"""

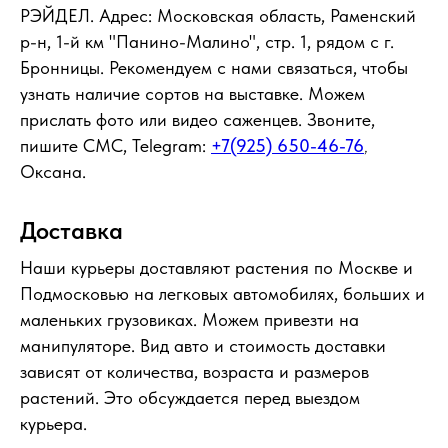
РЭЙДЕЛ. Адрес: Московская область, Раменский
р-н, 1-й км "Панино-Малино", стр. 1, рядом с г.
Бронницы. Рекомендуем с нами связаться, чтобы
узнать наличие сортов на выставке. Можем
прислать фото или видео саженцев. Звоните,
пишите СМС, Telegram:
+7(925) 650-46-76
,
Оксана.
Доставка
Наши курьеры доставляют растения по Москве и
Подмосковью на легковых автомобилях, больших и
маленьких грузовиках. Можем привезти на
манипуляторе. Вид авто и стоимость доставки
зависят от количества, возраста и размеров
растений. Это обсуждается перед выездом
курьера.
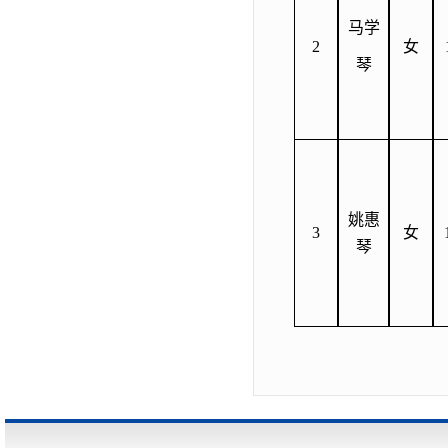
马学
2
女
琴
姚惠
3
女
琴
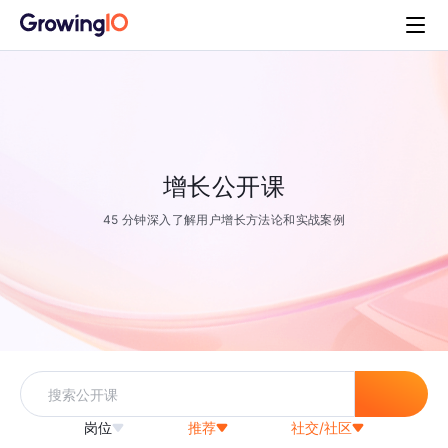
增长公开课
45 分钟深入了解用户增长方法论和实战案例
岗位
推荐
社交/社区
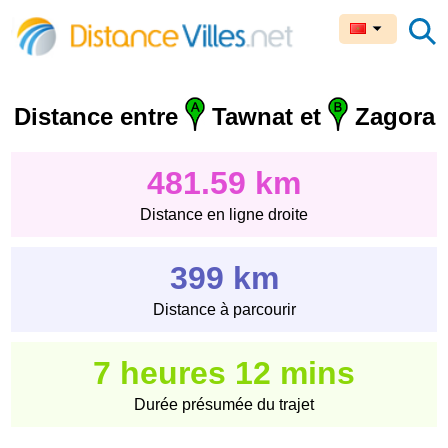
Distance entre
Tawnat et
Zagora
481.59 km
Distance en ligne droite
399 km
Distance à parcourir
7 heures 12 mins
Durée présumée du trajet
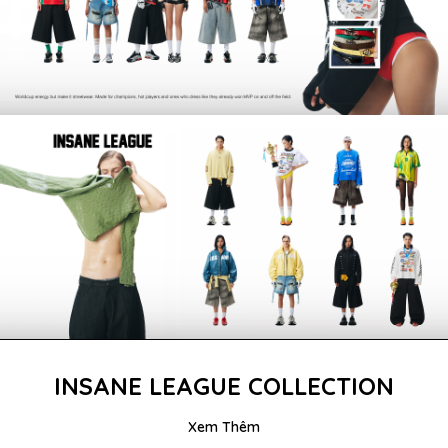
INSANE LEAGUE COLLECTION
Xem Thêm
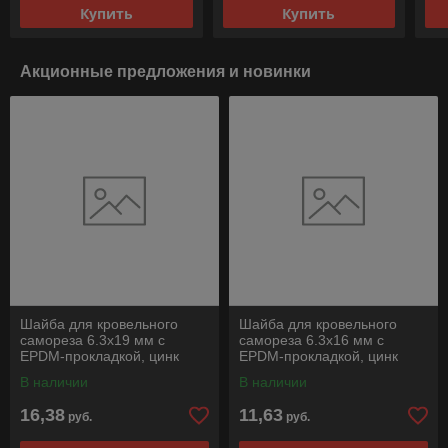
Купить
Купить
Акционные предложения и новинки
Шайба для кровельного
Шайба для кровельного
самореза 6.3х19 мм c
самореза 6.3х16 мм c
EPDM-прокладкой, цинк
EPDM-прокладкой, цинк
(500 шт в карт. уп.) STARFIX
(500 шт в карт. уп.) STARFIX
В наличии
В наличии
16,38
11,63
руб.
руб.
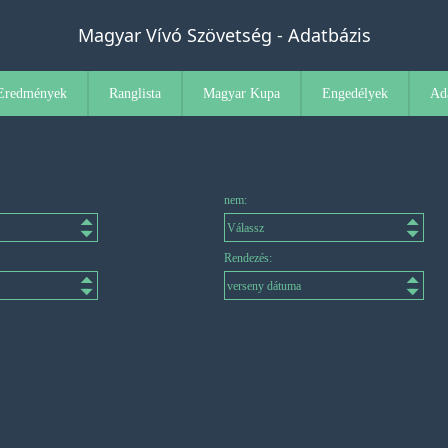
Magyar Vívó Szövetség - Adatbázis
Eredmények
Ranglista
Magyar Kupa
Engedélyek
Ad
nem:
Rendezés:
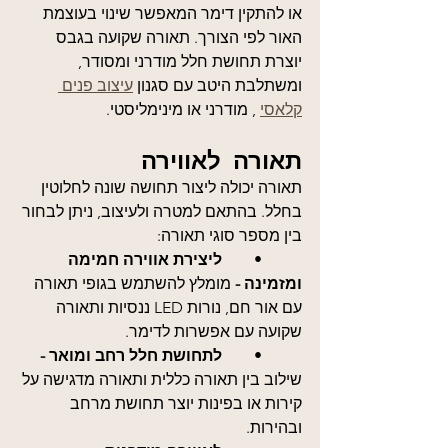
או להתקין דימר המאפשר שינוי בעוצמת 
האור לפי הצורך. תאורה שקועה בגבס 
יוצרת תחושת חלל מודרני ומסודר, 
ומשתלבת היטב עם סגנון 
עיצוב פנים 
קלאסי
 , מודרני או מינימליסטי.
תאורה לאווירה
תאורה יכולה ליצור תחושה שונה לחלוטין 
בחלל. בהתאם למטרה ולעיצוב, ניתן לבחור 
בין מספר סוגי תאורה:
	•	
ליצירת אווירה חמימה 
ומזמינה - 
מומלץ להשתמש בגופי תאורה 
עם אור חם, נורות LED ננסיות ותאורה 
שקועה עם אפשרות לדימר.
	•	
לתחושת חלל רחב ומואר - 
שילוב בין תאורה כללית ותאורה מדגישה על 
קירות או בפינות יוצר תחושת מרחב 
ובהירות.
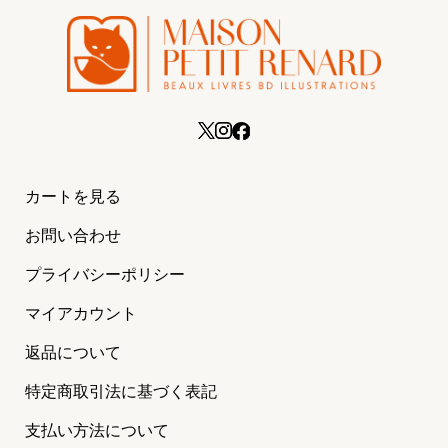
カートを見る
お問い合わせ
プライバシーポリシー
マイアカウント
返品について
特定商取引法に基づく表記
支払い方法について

"""

**Task instructions:** Could you write out the records again exactly, without any of their pictures?

**Response to this exercise:**
РЭЙДЕЛ. Адрес: Московская область, Раменский
р-н, 1-й км "Панино-Малино", стр. 1, рядом с г.
Бронницы. Рекомендуем с нами связаться, чтобы
узнать наличие сортов на выставке. Можем
прислать фото или видео саженцев. Звоните,
пишите СМС, Telegram:
+7(925) 650-46-76
,
Оксана.
Доставка
Наши курьеры доставляют растения по Москве и
Подмосковью на легковых автомобилях, больших и
маленьких грузовиках. Можем привезти на
манипуляторе. Вид авто и стоимость доставки
зависят от количества, возраста и размеров
растений. Это обсуждается перед выездом
курьера.
马学
2
女
琴
姚惠
3
女
琴
增长公开课
45 分钟深入了解用户增长方法论和实战案例
岗位
推荐
社交/社区
Distance entre
Tawnat et
Zagora
481.59 km
Distance en ligne droite
399 km
Distance à parcourir
7 heures 12 mins
Durée présumée du trajet
INSANE LEAGUE COLLECTION
Xem Thêm
Купить
Купить
Акционные предложения и новинки
Шайба для кровельного
Шайба для кровельного
самореза 6.3х19 мм c
самореза 6.3х16 мм c
EPDM-прокладкой, цинк
EPDM-прокладкой, цинк
(500 шт в карт. уп.) STARFIX
(500 шт в карт. уп.) STARFIX
В наличии
В наличии
16,38
11,63
руб.
руб.
Magyar Vívó Szövetség - Adatbázis
Eredmények
Ranglista
Magyar Kupa
Engedélyek
Ad
nem:
Rendezés:
או להתקין דימר המאפשר שינוי בעוצמת 
האור לפי הצורך. תאורה שקועה בגבס 
יוצרת תחושת חלל מודרני ומסודר, 
ומשתלבת היטב עם סגנון 
עיצוב פנים 
קלאסי
 , מודרני או מינימליסטי.
תאורה לאווירה
תאורה יכולה ליצור תחושה שונה לחלוטין 
בחלל. בהתאם למטרה ולעיצוב, ניתן לבחור 
בין מספר סוגי תאורה:
	•	
ליצירת אווירה חמימה 
ומזמינה - 
מומלץ להשתמש בגופי תאורה 
עם אור חם, נורות LED ננסיות ותאורה 
שקועה עם אפשרות לדימר.
	•	
לתחושת חלל רחב ומואר - 
שילוב בין תאורה כללית ותאורה מדגישה על 
קירות או בפינות יוצר תחושת מרחב 
ובהירות.
カートを見る
お問い合わせ
プライバシーポリシー
マイアカウント
返品について
特定商取引法に基づく表記
支払い方法について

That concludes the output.